Sem demonstrar emoção, ela colocou o relógio de pulso de Robson no armário da cozinha.
Perguntou a Robson: "Precisa de mais alguma coisa?"
Robson respondeu: "Pode ir lá fora esperar para comer, está tudo certo."
Hera saiu da cozinha, acenando de leve com a cabeça.
{Dr. Franco, por favor, não seja sério comigo... Se o que você busca em mim é amor, me desculpe, mas isso eu não posso te dar!}
~
Hera voltou à sala de estar, onde Sandra lhe ofereceu uma bandeja de frutas.
Ela agradeceu, pegou um pedaço de melão com o garfo e mastigou devagar.
Com um sorriso cordial, Sandra perguntou: "Quando é o seu aniversário?"
Hera respondeu honestamente: "Oitavo dia do oitavo mês do calendário lunar."
Faltavam apenas alguns dias para completar trinta anos.
Sandra mostrou surpresa no rosto: "E pelo calendário solar, que dia seria?"
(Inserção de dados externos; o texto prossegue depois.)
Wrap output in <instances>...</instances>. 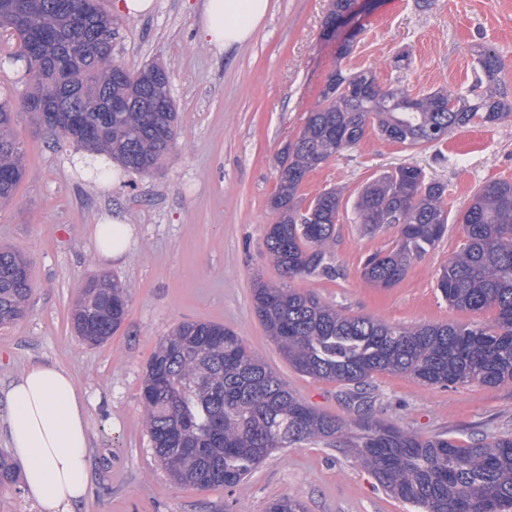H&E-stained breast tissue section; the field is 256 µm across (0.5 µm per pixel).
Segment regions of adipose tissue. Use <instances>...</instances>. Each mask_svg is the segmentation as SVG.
Here are the masks:
<instances>
[{
	"label": "adipose tissue",
	"instance_id": "ef3b65f1",
	"mask_svg": "<svg viewBox=\"0 0 512 512\" xmlns=\"http://www.w3.org/2000/svg\"><path fill=\"white\" fill-rule=\"evenodd\" d=\"M272 0H202L199 34L217 51L248 45L267 18ZM134 228L121 213L103 215L93 226L100 256L122 260ZM8 443L19 463L25 490L41 512H72L91 479L86 448L91 430L88 399L71 373L36 365L5 392Z\"/></svg>",
	"mask_w": 512,
	"mask_h": 512
}]
</instances>
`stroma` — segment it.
I'll return each mask as SVG.
<instances>
[{
  "label": "stroma",
  "mask_w": 512,
  "mask_h": 512,
  "mask_svg": "<svg viewBox=\"0 0 512 512\" xmlns=\"http://www.w3.org/2000/svg\"><path fill=\"white\" fill-rule=\"evenodd\" d=\"M331 0H274L255 39L229 55L197 35L198 0H156L146 17H120L115 59L137 69L158 63L170 73L178 112L176 144L164 166L128 172L115 184L72 176L77 147L54 141L18 112L14 132L25 173L0 204V247L30 262L34 292L28 316L0 328V387L34 365L69 370L90 399L92 480L75 512H264L275 498L295 497L306 512H415L387 494L351 454L327 441L273 451L237 488L175 485L151 451L142 421L141 388L159 343L182 322L224 325L240 336L301 400L342 419L362 414L460 444L512 434V387L425 386L396 372L375 374L353 409L345 385L296 372L257 317L255 282L285 285L265 252L269 201L277 188L283 146L296 138L334 70L374 71L381 87L418 97L469 87L478 46L498 48L512 86V0H363L351 27L359 35L348 55L346 30L324 22ZM413 163L446 185L448 209L463 210L493 179L512 180V118L454 132L442 147L412 148L367 135L313 170L300 207L320 193L343 192L330 245L333 275L293 280L294 288L352 316L394 326L465 323L448 306L437 280L463 241L460 225L404 279L376 288L361 277L366 255L395 247L397 231L369 234L356 219L359 193L393 167ZM118 210L134 227L124 259L100 258L90 227ZM128 291L124 323L100 346L76 337L70 313L86 280L98 274Z\"/></svg>",
  "instance_id": "stroma-1"
}]
</instances>
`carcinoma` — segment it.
<instances>
[{
    "mask_svg": "<svg viewBox=\"0 0 512 512\" xmlns=\"http://www.w3.org/2000/svg\"><path fill=\"white\" fill-rule=\"evenodd\" d=\"M114 25L102 0H0V29L17 41L16 49L0 53V70L21 62L34 71V85L19 101L0 95V203L10 200L25 173L13 133L18 108L57 138L140 173L158 168L173 149L178 113L169 73L156 63L132 70L115 60ZM475 53L479 75L465 92L440 88L412 98L402 88L377 85L360 96L356 88L365 73L329 75L316 108L278 160L271 199L277 220L267 229L266 250L284 277L331 274L327 250L342 192L319 194L302 213L298 191L310 172L360 143L367 131L417 148L512 116L501 55L487 45ZM446 192L411 163L379 175L361 192L355 208L366 232L392 226L398 234L393 250L365 258L362 278L395 286L453 222L461 225L464 243L437 290L456 310L475 316L495 311L494 321L392 327L347 316L296 288L260 283L253 289L255 312L295 371L356 387L383 371L426 386L512 384V182H485L453 218ZM32 291L28 262L0 249L1 326L27 316ZM127 306L120 282L95 278L71 311L72 328L83 342L103 344L123 324ZM141 402L151 448L180 487L233 488L276 449L332 439L417 512H512V436L462 445L450 436L426 438L394 424L321 413L221 324L177 325L148 361ZM18 479L12 457L1 450L0 488ZM266 512L305 507L285 497L269 502Z\"/></svg>",
    "mask_w": 512,
    "mask_h": 512,
    "instance_id": "cac0c4a2",
    "label": "carcinoma"
}]
</instances>
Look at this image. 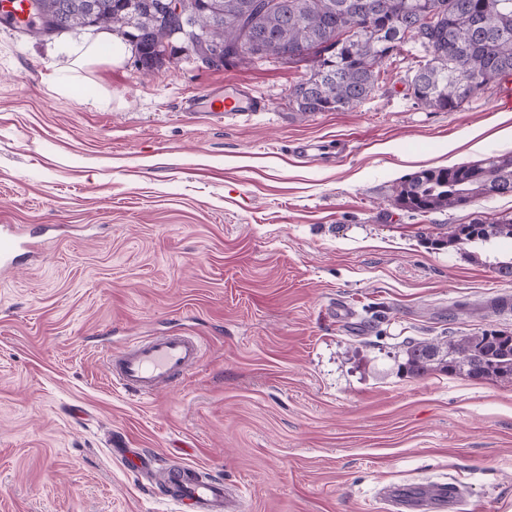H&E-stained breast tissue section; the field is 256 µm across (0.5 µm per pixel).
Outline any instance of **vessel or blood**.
I'll return each instance as SVG.
<instances>
[{"label": "vessel or blood", "mask_w": 512, "mask_h": 512, "mask_svg": "<svg viewBox=\"0 0 512 512\" xmlns=\"http://www.w3.org/2000/svg\"><path fill=\"white\" fill-rule=\"evenodd\" d=\"M0 27L27 33L36 19L29 0H0ZM265 102L240 91L213 89L202 98L189 100L192 112H205L220 118L237 117L266 110ZM24 244L10 224L0 225V267L13 265ZM201 360L199 343L189 336H156L133 344L129 349L107 356L108 375L113 386L126 395L148 398L168 389L194 371ZM118 456L134 469L146 471L162 499L176 504L179 512H234L236 504L227 498L218 479L199 476L186 465H159L157 458L140 448H121ZM392 512H470L471 502L459 489L445 484L430 487L403 485L388 496Z\"/></svg>", "instance_id": "b4317fda"}]
</instances>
Hera já tinha olhado o calendário: no ano em que ela nasceu, o oitavo dia do oitavo mês lunar caiu em 8 de outubro.
A expressão de surpresa de Sandra se intensificou e ela continuou perguntando o número do celular de Hera, do documento de identidade e até do cartão do banco...
Nenhuma resposta era a que ela queria.
Sandra murmurou intrigada: "Não pode ser... Noberto Alves disse que a musa do Robson era 1107...?"
1107?
Hera conhecia bem essa sequência de números.
Era o nome de Robson no WhatsApp, além de ser a senha do celular e da fechadura da porta.
Ela finalmente entendeu por que Sandra insistia tanto em perguntar sobre números.
Mas não fazia sentido.
1107 deveria ter a ver com a mãe de Glória, não? Por que Sandra estava tentando relacionar isso a ela?
"Talvez tenha havido um engano, 1107 não tem nada a ver comigo, talvez seja relacionado à mãe biológica da Glória..."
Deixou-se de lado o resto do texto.